Text passage ->
********************
Hot air over Valbonne
I have so missed her. Lisa Thornton Allan, not featured in my photograph today, is the blonde steely eyed goddess and trophy wife of Slash and Burn Paul Thornton Allan. She is a very intelligent, articulate university educated woman but just occasionally the blonde gene takes precedence and these are often moments to remember. They flew in from London yesterday to take the credit charge of their leaving party today (despite the fact they left about a month ago), the responsibility for which until now has been left to that nice lady decorator whilst they have been sunning (sic) themselves in Muswell Hill for the last four weeks. Superb planning, plan a party, use someone else’s house and delegate the organisation to the owners.
They have taken to long walks on Hampstead Heath to try to forget the weather in the UK and were out on the Heath when suddenly the Red Arrows aerobatics flying team scorched overhead on their way to a fly past at Buckingham Palace for the Queens Jubilee celebrations. Excited at this sudden explosion of spectacle and with no children accompanying her, she exclaimed to the dogs “Look, Missy and Bertie, the Red Arrows” It is not reported if they were suitably impressed.
********************
Exercises ->
a - In the Valbonne post, where were the couple walking when the Red Arrows flew overhead?
b - Rewrite everything in the Valbonne post from "Hot air over" down to "to the owners.", putting "Highgate" in place of "Muswell Hill".
c - Write a continuation of the Valbonne post that picks up after its final sentence.

Stored data entries:
********************
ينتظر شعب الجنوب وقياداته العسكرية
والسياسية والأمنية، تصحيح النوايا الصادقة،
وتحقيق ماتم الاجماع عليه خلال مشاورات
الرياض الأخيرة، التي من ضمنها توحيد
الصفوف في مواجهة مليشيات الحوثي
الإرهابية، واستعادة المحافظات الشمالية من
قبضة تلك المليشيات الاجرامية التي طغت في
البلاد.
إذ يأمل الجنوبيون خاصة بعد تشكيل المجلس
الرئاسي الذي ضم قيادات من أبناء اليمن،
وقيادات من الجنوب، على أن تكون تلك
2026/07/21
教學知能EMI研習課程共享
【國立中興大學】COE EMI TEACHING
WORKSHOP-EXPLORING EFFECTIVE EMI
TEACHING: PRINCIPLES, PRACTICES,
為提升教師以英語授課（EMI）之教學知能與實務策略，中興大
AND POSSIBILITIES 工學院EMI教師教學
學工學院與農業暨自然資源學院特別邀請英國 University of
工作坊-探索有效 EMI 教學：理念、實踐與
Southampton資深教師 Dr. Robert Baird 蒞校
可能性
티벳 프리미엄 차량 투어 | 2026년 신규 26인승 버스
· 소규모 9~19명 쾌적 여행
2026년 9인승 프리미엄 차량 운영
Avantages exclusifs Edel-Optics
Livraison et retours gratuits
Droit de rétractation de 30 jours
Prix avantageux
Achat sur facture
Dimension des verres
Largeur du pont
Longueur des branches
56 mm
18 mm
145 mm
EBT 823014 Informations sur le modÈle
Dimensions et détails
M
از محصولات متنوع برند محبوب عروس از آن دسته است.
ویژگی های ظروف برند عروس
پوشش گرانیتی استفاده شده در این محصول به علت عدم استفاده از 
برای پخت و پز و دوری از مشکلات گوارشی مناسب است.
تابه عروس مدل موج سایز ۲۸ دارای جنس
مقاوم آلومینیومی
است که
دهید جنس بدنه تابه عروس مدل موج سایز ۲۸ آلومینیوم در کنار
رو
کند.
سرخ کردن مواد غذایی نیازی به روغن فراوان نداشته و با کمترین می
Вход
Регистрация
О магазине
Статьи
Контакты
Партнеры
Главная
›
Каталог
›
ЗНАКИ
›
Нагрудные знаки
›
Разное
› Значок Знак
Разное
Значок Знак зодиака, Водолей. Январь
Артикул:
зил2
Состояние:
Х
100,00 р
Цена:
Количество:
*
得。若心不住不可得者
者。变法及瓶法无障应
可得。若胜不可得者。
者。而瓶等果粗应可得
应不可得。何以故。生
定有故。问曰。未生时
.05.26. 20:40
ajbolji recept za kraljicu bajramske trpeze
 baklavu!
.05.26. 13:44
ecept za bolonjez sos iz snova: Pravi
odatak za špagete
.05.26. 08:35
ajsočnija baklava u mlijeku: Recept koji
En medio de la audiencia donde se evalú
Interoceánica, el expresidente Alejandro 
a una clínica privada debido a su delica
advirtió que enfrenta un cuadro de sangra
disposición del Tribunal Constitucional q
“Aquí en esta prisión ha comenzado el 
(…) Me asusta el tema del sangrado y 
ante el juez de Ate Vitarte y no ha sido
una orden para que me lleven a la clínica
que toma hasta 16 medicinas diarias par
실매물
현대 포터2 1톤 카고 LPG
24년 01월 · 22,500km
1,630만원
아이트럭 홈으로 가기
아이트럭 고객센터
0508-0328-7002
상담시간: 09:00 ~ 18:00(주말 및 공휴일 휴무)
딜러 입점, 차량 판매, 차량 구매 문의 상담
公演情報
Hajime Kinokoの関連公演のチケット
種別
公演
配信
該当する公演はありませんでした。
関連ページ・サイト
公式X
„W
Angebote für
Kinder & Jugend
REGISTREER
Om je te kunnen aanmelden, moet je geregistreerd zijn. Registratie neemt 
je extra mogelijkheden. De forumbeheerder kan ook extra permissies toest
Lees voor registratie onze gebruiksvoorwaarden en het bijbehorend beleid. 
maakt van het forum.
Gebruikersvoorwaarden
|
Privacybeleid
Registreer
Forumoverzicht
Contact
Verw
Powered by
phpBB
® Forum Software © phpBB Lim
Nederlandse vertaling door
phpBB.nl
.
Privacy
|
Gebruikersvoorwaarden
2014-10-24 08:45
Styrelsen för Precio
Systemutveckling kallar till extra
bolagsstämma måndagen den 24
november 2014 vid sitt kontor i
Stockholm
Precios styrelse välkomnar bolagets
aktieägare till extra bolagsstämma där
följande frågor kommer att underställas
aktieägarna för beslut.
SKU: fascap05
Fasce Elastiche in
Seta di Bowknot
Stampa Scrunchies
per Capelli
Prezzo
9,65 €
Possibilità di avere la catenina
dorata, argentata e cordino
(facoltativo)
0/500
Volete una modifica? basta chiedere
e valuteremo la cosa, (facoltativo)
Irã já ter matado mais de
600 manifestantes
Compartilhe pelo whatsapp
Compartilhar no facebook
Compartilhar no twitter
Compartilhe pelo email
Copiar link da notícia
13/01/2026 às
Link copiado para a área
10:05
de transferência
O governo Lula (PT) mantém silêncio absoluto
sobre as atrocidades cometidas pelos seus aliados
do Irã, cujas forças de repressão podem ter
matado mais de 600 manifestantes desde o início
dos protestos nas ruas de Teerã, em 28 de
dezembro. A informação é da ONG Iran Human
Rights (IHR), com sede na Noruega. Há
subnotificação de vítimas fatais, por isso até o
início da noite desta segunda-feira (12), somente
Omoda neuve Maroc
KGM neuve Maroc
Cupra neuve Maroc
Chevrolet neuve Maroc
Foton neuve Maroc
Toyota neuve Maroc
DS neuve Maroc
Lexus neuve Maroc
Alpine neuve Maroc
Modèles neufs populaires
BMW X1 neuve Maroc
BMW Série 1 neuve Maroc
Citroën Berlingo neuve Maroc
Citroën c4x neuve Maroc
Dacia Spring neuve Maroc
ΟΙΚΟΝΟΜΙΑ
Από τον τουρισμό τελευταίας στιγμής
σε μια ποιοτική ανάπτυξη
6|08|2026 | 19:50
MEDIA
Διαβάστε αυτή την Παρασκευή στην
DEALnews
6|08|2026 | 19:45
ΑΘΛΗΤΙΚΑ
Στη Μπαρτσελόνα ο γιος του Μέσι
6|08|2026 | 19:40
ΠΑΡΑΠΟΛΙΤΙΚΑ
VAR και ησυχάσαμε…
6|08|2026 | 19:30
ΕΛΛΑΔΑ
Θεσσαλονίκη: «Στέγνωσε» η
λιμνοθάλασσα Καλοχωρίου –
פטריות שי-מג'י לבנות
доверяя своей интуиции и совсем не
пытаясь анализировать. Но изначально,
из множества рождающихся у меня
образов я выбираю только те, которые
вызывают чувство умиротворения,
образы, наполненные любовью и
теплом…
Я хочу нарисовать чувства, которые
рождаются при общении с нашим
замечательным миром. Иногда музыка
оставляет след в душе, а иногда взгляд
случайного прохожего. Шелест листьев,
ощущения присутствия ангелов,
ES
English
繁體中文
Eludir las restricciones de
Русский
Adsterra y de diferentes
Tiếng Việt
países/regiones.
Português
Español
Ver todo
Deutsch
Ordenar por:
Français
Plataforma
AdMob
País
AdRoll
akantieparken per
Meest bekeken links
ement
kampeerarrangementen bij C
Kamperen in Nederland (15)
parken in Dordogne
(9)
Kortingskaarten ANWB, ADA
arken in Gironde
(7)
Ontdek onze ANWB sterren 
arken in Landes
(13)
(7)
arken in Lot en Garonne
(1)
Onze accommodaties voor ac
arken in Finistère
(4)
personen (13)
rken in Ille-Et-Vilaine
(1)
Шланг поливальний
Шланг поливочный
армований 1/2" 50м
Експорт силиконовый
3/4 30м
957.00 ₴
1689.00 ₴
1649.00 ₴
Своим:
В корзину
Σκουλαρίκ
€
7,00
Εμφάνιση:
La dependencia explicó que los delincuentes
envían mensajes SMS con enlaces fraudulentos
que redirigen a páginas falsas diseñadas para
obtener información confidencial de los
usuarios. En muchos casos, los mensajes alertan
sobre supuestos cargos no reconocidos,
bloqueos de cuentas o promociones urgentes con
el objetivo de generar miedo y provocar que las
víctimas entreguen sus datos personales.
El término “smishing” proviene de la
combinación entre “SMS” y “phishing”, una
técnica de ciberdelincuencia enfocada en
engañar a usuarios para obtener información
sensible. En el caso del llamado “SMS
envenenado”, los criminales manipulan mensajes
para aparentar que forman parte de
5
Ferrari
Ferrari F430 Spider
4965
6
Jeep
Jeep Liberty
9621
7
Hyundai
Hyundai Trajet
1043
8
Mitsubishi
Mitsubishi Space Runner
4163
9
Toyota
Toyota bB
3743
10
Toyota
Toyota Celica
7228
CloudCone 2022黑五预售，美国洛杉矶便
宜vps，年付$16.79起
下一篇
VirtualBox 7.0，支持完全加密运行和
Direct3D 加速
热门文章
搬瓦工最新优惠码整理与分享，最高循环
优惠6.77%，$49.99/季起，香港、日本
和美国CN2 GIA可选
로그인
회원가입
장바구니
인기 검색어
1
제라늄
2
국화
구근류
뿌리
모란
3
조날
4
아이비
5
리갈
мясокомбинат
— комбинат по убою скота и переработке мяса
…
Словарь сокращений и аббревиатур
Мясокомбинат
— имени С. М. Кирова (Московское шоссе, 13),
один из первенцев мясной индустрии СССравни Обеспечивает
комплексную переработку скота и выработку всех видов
********************
Results of the exercise ->
a - They were walking on Hampstead Heath.

b -
Hot air over Valbonne
I have so missed her. Lisa Thornton Allan, not featured in my photograph today, is the blonde steely eyed goddess and trophy wife of Slash and Burn Paul Thornton Allan. She is a very intelligent, articulate university educated woman but just occasionally the blonde gene takes precedence and these are often moments to remember. They flew in from London yesterday to take the credit charge of their leaving party today (despite the fact they left about a month ago), the responsibility for which until now has been left to that nice lady decorator whilst they have been sunning (sic) themselves in Highgate for the last four weeks. Superb planning, plan a party, use someone else’s house and delegate the organisation to the owners.

c -
Her husband, and Currencies Direct client Paul, is a brilliant artist and has a design company called The Big Picture. OK, I have been nice enough to him now. Regular readers will be aware of my antipathy for all modern art and my certainty that all lovers of it are being fooled all of the time a la mode of the kings new clothes. Last night over a nightcap in the web after dinner in Valbonne Square, where he took this picture, he revealed that his Art degree, which he achieved with Honours, was based on a piece depicting “mans impact on the environment”. The work comprised a house brick tied to a piece of string and suspended in the middle of the room. Scratching your head yet? He went on to explain that as anyone entering the room would have to walk around his work, presumably to stop one banging one’s head, his theme was clearly laid out (or tied up?). Thus his Honours Degree award. I think if I had seen it I would have been banging my head on the ground.
A story has reached me of a comment made about my first book “Summer In The Cote d’Azur”, also available for Kindle, from “Plastic Mac” Douglas McGeorge, renowned plastic surgeon who recently purchased a copy. He said and I quote “it was as funny as “Wilt” by Tom Sharp”. Impressed, I mentioned this last night to that nice lady decorator but deflation was immediate when she pointed out that he was sufficiently comically challenged not to have realised that the British Association of Plastic Surgeons may have been shortened to BAPS.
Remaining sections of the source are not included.